(Excerpted passage)

The budget will show the Victorian economy is expected to be 8.7 per cent bigger at the end of 2021-22 than it was in 2018-19 – the last full financial year before the pandemic.

The government is also forecasting a cash surplus of $1.3bn by 2022-23, rising to $5.5bn in 2025-26, despite a deficit of $11.8bn in 2021-22 – largely due to a 9.7 per cent fall in government expenditure in 2022-23, courtesy of the short-term nature of many pandemic support initiatives.

The figures made available by the government ahead of the budget do not include details of debt levels, with new “initiatives to stabilise debt” expected to be announced on Tuesday.

The Premier described Tuesday’s budget as a “pandemic repair plan”.

“The centre piece will be … a massive investment in health and hospitals to repair the damage that the pandemic has done,” he said.

“This is all about making sure we’ve got more staff to treat more patients to catch up on some of the care that had to be deferred for safety’s sake.”

Opposition treasury spokesman David Davis said the Andrews government must confront escalating state debt in Tuesday’s budget, arguing that while the pandemic was partly to blame, so too were major project cost ­blowouts “careering out of ­control”.

“This debt is the legacy of Daniel Andrews and his government, and much of that debt was in place before Covid,” Mr Davis said.

“The budget went into deficit on the 31st of December 2019.”

(End Excerpted passage)

**Task to carry out**
In the budget article, what cash surplus is the government forecasting for 2025-26? Draw only on the budget article to respond.

(Supplied material)

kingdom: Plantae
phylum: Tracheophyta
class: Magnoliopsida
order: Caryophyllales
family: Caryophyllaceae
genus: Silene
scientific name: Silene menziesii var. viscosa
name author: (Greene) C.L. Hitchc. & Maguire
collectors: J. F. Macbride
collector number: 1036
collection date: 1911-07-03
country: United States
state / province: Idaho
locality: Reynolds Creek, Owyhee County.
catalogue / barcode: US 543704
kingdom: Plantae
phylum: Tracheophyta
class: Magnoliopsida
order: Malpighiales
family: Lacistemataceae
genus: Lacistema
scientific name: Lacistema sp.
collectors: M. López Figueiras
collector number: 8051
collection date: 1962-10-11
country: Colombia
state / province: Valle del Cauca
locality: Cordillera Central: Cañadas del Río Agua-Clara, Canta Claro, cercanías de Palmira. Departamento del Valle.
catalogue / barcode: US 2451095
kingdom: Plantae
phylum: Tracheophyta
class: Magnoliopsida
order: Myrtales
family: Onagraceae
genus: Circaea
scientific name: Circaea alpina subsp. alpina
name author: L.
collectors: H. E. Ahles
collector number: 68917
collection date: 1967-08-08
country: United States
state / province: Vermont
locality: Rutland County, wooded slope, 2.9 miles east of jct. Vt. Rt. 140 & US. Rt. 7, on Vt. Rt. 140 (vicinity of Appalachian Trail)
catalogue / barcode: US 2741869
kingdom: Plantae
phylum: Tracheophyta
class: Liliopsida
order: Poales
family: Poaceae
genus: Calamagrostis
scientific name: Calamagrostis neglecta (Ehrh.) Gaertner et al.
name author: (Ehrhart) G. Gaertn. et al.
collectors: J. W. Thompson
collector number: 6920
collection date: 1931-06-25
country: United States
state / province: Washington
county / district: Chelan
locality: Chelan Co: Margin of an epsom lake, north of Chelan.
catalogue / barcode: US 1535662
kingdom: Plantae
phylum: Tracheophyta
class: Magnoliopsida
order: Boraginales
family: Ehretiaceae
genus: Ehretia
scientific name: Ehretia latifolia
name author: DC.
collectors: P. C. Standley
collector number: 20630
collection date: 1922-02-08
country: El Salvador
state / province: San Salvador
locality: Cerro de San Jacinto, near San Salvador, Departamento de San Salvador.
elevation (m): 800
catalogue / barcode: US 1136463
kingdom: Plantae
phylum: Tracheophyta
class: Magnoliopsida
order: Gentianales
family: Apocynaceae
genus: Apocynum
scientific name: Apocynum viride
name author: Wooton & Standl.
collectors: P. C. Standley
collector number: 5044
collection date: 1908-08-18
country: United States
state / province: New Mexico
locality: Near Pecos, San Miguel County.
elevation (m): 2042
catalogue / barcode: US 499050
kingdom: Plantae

(End Supplied material)

**Answer to the problem**
$5.5bn